Research done by Dr. Ikerd proves this theory. For example, look to the hog industry in Missouri. “Corporate contract operations create a net loss of employment. While creating 9 jobs for every 12,000 hogs produced, corporate contract operations displace 28 independent family hog farmers,” he said.  
Despite these facts, some see this mass production version of agriculture as the only way to feed the world’s growing population. Information found by the Missouri Rural Crisis Center shows otherwise. CAFOs are a relatively new idea, yet Missouri farmers produce the same number of hogs as they did 15 years ago.  

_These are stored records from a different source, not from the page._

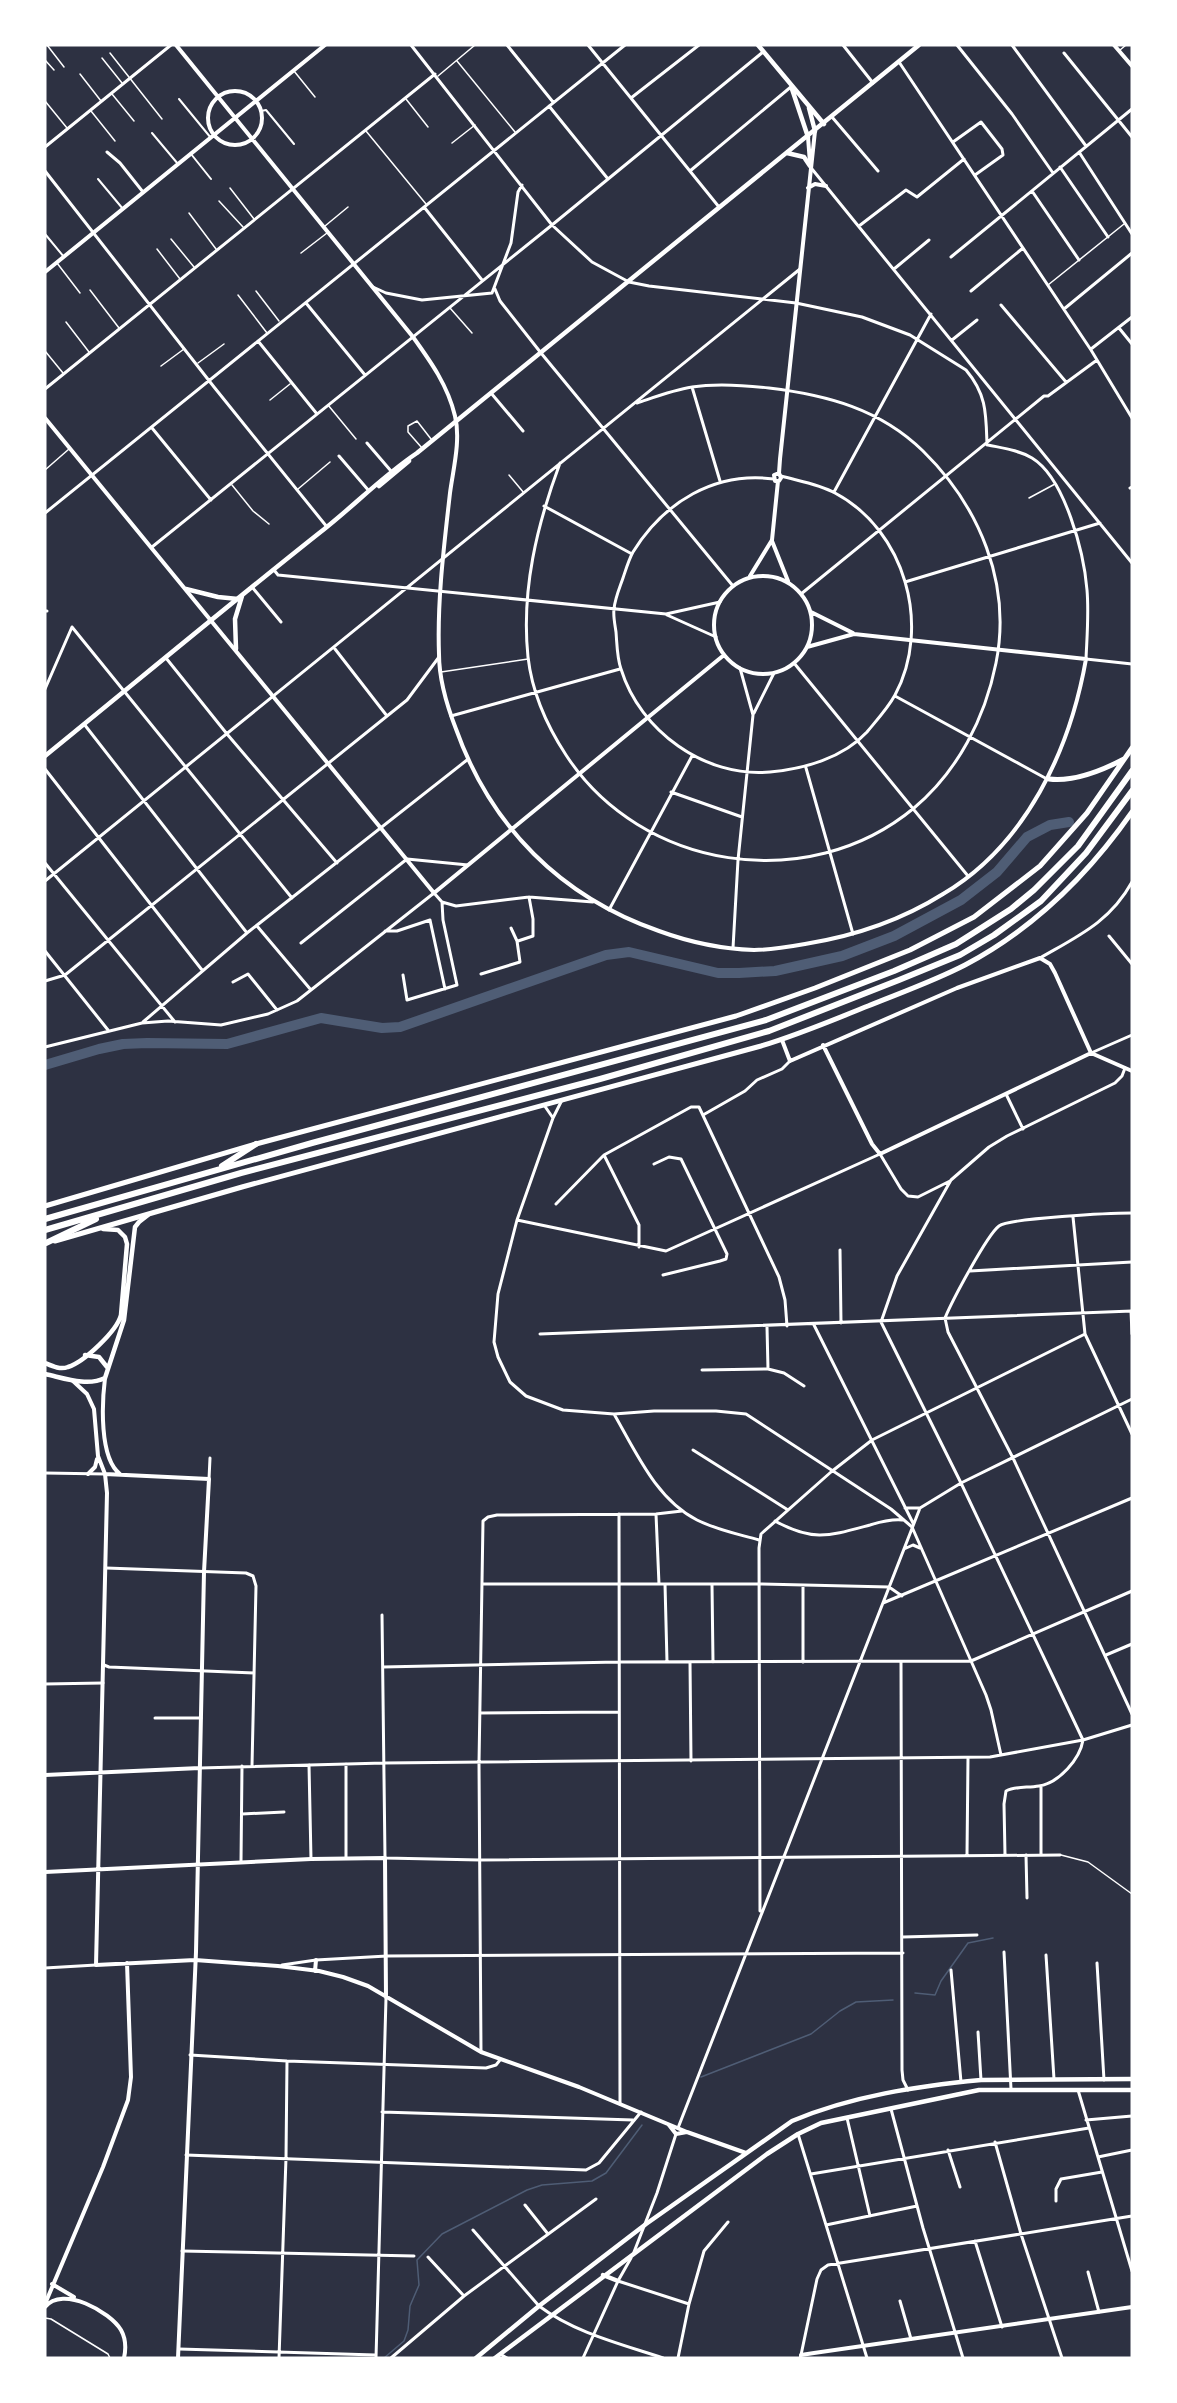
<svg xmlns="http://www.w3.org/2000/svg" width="1177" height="2403" font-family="Overpass,sans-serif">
<rect width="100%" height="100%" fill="#2d3142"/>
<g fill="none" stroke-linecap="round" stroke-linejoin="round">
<path stroke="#4f5d75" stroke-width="1.5" d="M915,1993l20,2 6,-14 27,-38 25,-5
M701,2077l110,-43 29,-23 16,-9 37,-2
M384,2358l20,-17 4,-11 2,-24 9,-21 -2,-25 25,-26 85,-44 15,-5 50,-4 14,-8 36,-48"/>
<path stroke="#4f5d75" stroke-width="10" d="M45,1065l54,-16 24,-5 24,-1 80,1 94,-26 61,10 18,-1 206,-72 23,-3 89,21h21l36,-2 67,-15 52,-20 67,-36 36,-28 30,-35 23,-12 19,-3"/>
<path stroke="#fff" stroke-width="1.5" d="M47,45l17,22
M1120,50l6,-5
M110,53l52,66
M102,58l20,25
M45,60l9,10
M457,61l58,71
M294,71l21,26
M80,74l21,27
M438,76l37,-31
M112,94l22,27
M406,99l22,28
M45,101l22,27
M91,111l24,30
M366,131l60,73
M452,143l23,-18
M230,188l24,31
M219,201l24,26
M189,213l27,36
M325,226l23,-19
M171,239l23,28
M157,249l23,30
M301,253l26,-20
M57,263l23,30
M1048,285l76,-61
M90,290l29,38
M256,291l23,30
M238,295l29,38
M450,308l22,25
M66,322l23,30
M45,351l18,22
M198,363l26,-19
M161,366l23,-17
M270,400l20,-16
M328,405l28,34
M422,448l-14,-16v-6l9,-5 14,18
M45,470l24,-21
M509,475l15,18
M232,485l21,26 16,13
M298,489l32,-27
M1029,498l26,-14
M441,672l87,-13
M1061,1855l27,7 44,32
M45,2318l6,1 57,35 2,4"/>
<path stroke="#fff" stroke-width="2" d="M179,99l32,39
M261,111l5,-1 28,34
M152,133l26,31
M191,154l20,25
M98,179l25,30
M45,234l19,23"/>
<path stroke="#fff" stroke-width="3" d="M411,45l141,180 40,37 37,20 20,4 147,17 66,14 48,18 56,35c21,25 20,44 21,75
M507,45l46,57
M588,45l131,162
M843,45l30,38
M957,45l55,69 41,59
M1012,45l74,101
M1064,53l68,84
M899,62l192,288 41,68
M631,98l68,-53
M549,106l59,73
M832,117l46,54
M953,142l28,-20 21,27 1,6 -28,20
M45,147l126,-102
M107,152l13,11 23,29
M1079,152l53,82
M1060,167l48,70
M812,169l320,394
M45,171l169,216 113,140
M690,171l102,-85
M1032,191l47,69
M424,207l58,73
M859,226l47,-36 11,7 47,-38
M951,257l181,-148
M894,269l35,-29
M373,287l13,6 36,7 70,-7 19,-50 7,-51 4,-7
M495,289l5,12 41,52 192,233
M971,291l52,-43
M306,303l59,72
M1001,305l65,77
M1064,309l68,-56
M1119,328l13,16
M952,340l25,-20
M258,341l59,73
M1091,349l41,-32
M692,387l28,94
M45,389l390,-315
M491,393l32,38
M152,428l59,72
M367,443l24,28
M988,445c14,3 31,5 44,13 33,20 52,95 55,132 2,23 0,46 -1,69l46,5
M339,456l30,35
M560,463c-23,62 -39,127 -32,194 4,35 19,69 38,98 75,115 242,141 348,53 44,-37 71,-90 82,-145 16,-80 -17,-157 -73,-212 -43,-42 -96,-56 -154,-63 -26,-3 -52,-5 -77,-1 -19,3 -37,10 -55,16
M774,479c-59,-8 -110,23 -141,73 -4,7 -7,17 -10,26 -3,9 -8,20 -9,31 -1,7 1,16 2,23 1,12 1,26 5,37 19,62 84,109 149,103 34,-3 73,-14 97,-40 9,-11 21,-24 28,-37 37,-69 10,-165 -60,-202 -16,-9 -36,-12 -54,-17
M1130,488l2,-1
M834,492l97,-178
M544,506l88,48
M45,513l580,-468
M152,547l400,-322 211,-173
M274,570l4,5 388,39 54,-12
M905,582l195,-59
M252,587l29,35
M801,594l243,-198h4l49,-36
M45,611h2
M667,615l49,22
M335,649l52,67
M166,658l61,76 110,129
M794,663l174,213
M45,689l27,-62 220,271
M895,696l152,83
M754,713l20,-40
M451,716l169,-47
M84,724l163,209
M806,768l47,166
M45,769l157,201
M671,792l71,25
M45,863l130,159
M45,881l755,-612
M609,910l83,-154
M257,926l54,64
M385,931h12l33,-11 15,69
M1109,936l23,28
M518,941l15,-5v-17l-4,-22
M301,943l106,-84 61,6
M733,948l5,-88 15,-145 -13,-47
M45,951l63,79
M1040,958c38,-22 70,-36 92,-76
M481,974l39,-12 -3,-21 -6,-13
M403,975l4,25 50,-15 -14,-65 -1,-18
M45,981l20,-6 342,-275 32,-43
M233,982l15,-8 29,36
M143,1022l104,-89 220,-173
M45,1047l97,-24 26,-2 53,4 47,-11 29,-13 137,-108 8,9 14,4 73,-9 64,5
M1091,1053l41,-18
M1006,1094l17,35
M562,1100l-9,18 -36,102 -19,74 -4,48 4,15 12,25 16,14 37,14 51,4 40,-3h62l30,3 145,95 21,18 74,168 5,15 10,45
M544,1105l9,13
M703,1115l42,-24 12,-11 25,-11 8,-8
M604,1155l35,70v22
M654,1164l15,-7 12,2 46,95 -1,5 -6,2 -57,14
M556,1204l48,-49 87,-48h8l80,170 6,23 2,26
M1132,1213c-20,0 -122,5 -133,13 -12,9 -47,75 -54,92l3,14 65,126 119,256
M1073,1217l12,117 47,100
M517,1220l149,31 214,-97 21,35 7,7 10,1 32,-16
M840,1250l1,73
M970,1271l162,-9
M1131,1311l1,23
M814,1325l99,198
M767,1327l1,42
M540,1334l592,-23
M702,1370l66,-1 16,4 20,13
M614,1414c22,38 42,85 83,106 20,10 41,14 62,20
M693,1450l95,60
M45,1473l60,1
M209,1479l1,-21
M905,1508h15
M619,1514l1,590
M656,1514l3,70
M775,1521c38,21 54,15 95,4 10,-3 21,-6 32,-5
M904,1549l9,-4 7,3
M106,1568l140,5 7,3 3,10 -4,180
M482,1584h277l130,3 13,9
M665,1584l2,78
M712,1585l1,77
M883,1603l249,-105
M382,1615l3,243 95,2 580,-5
M1106,1655l26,-11
M690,1662l1,99
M803,1662v-77
M901,1662l1,408 1,10 5,10
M104,1665l5,2 145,6
M383,1667l235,-5 353,-1 161,-70
M45,1684l58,-1
M480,1713l138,-1
M155,1718h46
M309,1765l2,94
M200,1768l184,-5 606,-6 93,-17 49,-15
M242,1814l42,-2
M967,1855l1,-97
M1005,1855l-1,-51 2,-13c10,-5 21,-3 33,-5 20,-3 41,-27 44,-46l-122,-257 -80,-161 16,-46 54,-96 38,-33 18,-11 108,-53 7,-7 3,-8
M1026,1855l1,43
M1041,1855v-69
M346,1858v-94
M241,1862l1,-96
M760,1911l-1,-363 2,-14 70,-62 41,-32 213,-106
M903,1937l74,-2
M1004,1952l7,137
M1046,1955l8,124
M1097,1963l7,117
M282,1965l34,-5 71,-4 516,-3
M45,1968l51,-3
M951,1970l10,112
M978,2032l3,48
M481,2052l-2,-289 4,-242 5,-4 9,-2 159,-1 26,-3
M190,2055l97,6 199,7 10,-3 4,-5
M1078,2090l54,181
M891,2109l32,119 40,130
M382,2112l251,8
M847,2118l23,98
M1086,2120l46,-4
M678,2128l242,-620 41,-25 171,-84
M798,2134l69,224
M995,2142l26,92 41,124
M948,2150l12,37
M186,2155l400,15 13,-7 42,-51
M1098,2157l34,-7
M811,2174l278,-46
M1056,2201v-12l5,-10 41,-7
M525,2205l23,29
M826,2225l91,-19
M473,2230l66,76c36,27 82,38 124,52
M975,2241l27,86
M182,2251l232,5
M634,2252l23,-59 19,-59
M428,2257l36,39
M1088,2272l11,40
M618,2281l71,23
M900,2301l11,38
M179,2349l196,6
M500,2354l7,4
M801,2355l16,-76 4,-9 7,-5 304,-49
M279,2358l7,-200 1,-97
M376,2358l10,-360
M391,2358l73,-62 132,-97
M583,2358l35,-77 13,-23
M678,2358l11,-54 15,-53 24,-29"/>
<path stroke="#fff" stroke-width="4" d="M176,45l237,292c18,25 35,49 42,79 6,24 -2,54 -5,77 -6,53 -13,108 -11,161 0,25 8,52 17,75 35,98 105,168 203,202 30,11 63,18 95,19 17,0 34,-3 51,-6 50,-8 95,-23 138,-50 83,-49 127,-144 143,-235l-232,-25 -47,13
M1114,45l18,21
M208 118a27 27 0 1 1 54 0a27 27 0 1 1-54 0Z
M808,137l2,26
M808,188l7,-4 11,2
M45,272l280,-227
M45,418l389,475 290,-238
M779,473l-5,2 1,6h4l2,-3 -2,-5 1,-14 35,-328
M772,541l16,40
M750,576l22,-36 6,-59
M714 625a49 49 0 1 1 98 0a49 49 0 1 1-98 0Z
M811,612l42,21
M782,1040l8,21 167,-73 83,-30 10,6 5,9 36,80 41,18
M823,1045l49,99 8,10 211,-101
M105,1378c-3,24 -6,80 15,96
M73,1381l14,13 7,15 4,47 7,18 2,19 -11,472 99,-5 83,6 41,5 24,6 25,9 113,66 98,35 108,45 59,21
M88,1474l7,-7 2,-8
M105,1474l104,5 -5,93 -8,380 -18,406
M45,1775l155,-7
M45,1872l266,-13 74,-1 1,139
M315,1971l1,-11
M669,2125l7,9 11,-2
M52,2284l22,13
M45,2304l58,-137 25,-67 3,-23 -4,-114
M45,2307c18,-22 65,5 76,23 5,9 5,19 3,28
M801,2358v-3l13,-2 318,-46"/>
<path stroke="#fff" stroke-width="4.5" d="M758,45l66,79
M792,89l16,48
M809,108l6,23
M787,153l17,4 6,9
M379,486l30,-25
M186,589l32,8 20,2
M236,649l-1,-30 7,-23
M45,756c91,-74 181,-149 273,-222 34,-26 63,-57 99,-81l502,-408
M85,1355l14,2 8,10
M45,1363c7,3 15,7 23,4 16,-5 49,-36 53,-52l6,-71 -2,-7 -7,-7 -15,-1
M45,1374c19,4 42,13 60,4l19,-58 11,-93 4,-5 9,-7
M603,2275l15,6
M476,2358l63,-52 107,-82 146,-103c59,-25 126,-35 189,-41l151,-1
M495,2358l272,-204 31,-20 23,-11 158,-33h153"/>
<path stroke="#fff" stroke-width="5" d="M1049,779c24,3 54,-9 75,-20
M45,1206l211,-62 480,-128 79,-28 95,-38 64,-33 66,-51 47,-53 45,-65
M55,1241l187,-54 519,-141c37,-11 72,-26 107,-40 32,-13 66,-25 97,-41 68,-36 123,-90 167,-153"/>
<path stroke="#fff" stroke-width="6" d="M222,1166l34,-22
M45,1219l267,-76 454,-123 128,-49 62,-27 55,-35 23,-19 44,-44 54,-75
M45,1230l196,-57 359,-94 169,-48 130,-51 61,-25 34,-20 47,-34 45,-48 46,-62
M46,1243l50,-24"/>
</g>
<rect width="1177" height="2403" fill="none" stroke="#ffffff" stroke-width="93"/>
</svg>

However, they found several things had changed. In the last 20 years, the price consumers pay for pork has increased 64 percent, though the hog producers’ share of the profit has dropped 39 percent. This pair of statistics does not help a struggling rural economy, but it gets worse. The 2.8 million hogs Missouri produces annually used to be raised on 19,000 farms, now there are only 2,000.  
As farms vanish, so do the families that own and operate them. As farm families vanish, so do the rural communities they used to be a part of. Once this cycle begins, it is hard to stop. Ikerd points out that when the situation gets bad enough, “Rural parents routinely advise their children to go away to college and get a good education so they won’t have to return to the rural community or the farm to live.”  
Farm families are a valuable resource, and they must be protected, Ikerd attests. They build their homes and build their lives on a piece of land they can call their own. They go to the nearest town to buy food for their children and their livestock. When they go to town and spend their hard earned money, they are doing more than buying provisions; they are investing in the future.  
As Ikerd's research has shown, there are just some things you can’t put a price on.